Dalle cadenze motivazionali dell'ordinanza impugnata traspare dunque una valutazione attenta e puntuale della fattispecie concreta, avendo la Corte territoriale preso in esame tutte le deduzioni difensive ed essendo pervenuta al provvedimento reiettivo attraverso una disamina completa ed approfondita delle risultanze processuali , in nessun modo censurabile sotto il profilo della correttezza logica.

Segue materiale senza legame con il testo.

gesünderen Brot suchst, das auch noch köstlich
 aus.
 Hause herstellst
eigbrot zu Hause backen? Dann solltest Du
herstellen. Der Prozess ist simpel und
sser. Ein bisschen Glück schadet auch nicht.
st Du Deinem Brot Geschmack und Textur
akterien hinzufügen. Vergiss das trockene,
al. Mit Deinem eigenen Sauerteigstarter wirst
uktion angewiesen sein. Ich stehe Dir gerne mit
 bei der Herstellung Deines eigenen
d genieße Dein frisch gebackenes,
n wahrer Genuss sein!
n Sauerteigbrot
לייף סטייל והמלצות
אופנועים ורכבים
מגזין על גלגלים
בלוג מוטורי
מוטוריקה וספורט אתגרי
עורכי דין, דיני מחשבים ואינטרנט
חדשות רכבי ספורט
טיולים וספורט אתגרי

Ma quand'anche la motivazione del provvedimento impugnato presentasse dei vizi, essi sfuggirebbero comunque al sindacato di questa Corte poiché l'art. 719 cpp ammette il ricorso per cassazione avverso i provvedimenti emessi dalla Corte d'appello in materia cautelare, nell'ambito della procedura estradizionale, esclusivamente per violazione di legge.

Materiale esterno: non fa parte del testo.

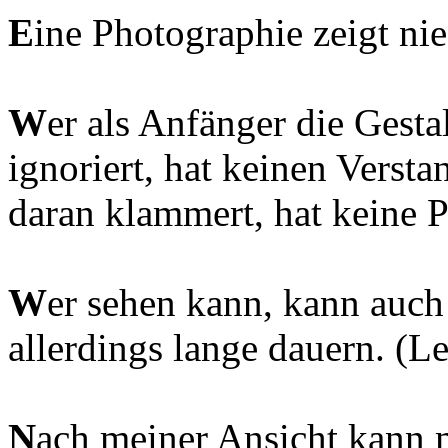
E
ine Photographie zeigt ni
W
er als Anfänger die Gesta
ignoriert, hat keinen Versta
daran klammert, hat keine P
W
er sehen kann, kann auch
allerdings lange dauern. (
N
ach meiner Ansicht kann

6. L'infondatezza del ricorso ne determina il rigetto , con conseguente condanna al pagamento delle spese processuali. A norma dell'art. 94 co 1-ter disp att. C.p.p., copia del presente provvedimento va trasmessa , a cura della cancelleria, al direttore dell'istituto penitenziario in cui il ricorrente è ristretto perché provveda a quanto stabilito dall'art. 94 co 1 bis disp att. cpp.

P.Q.M.
Rigetta il ricorso e condanna il ricorrente al pagamento delle spese processuali. Manda alla cancelleria per gli adempimenti di cui all'art. 94-1/ter disp. att. c.p.p.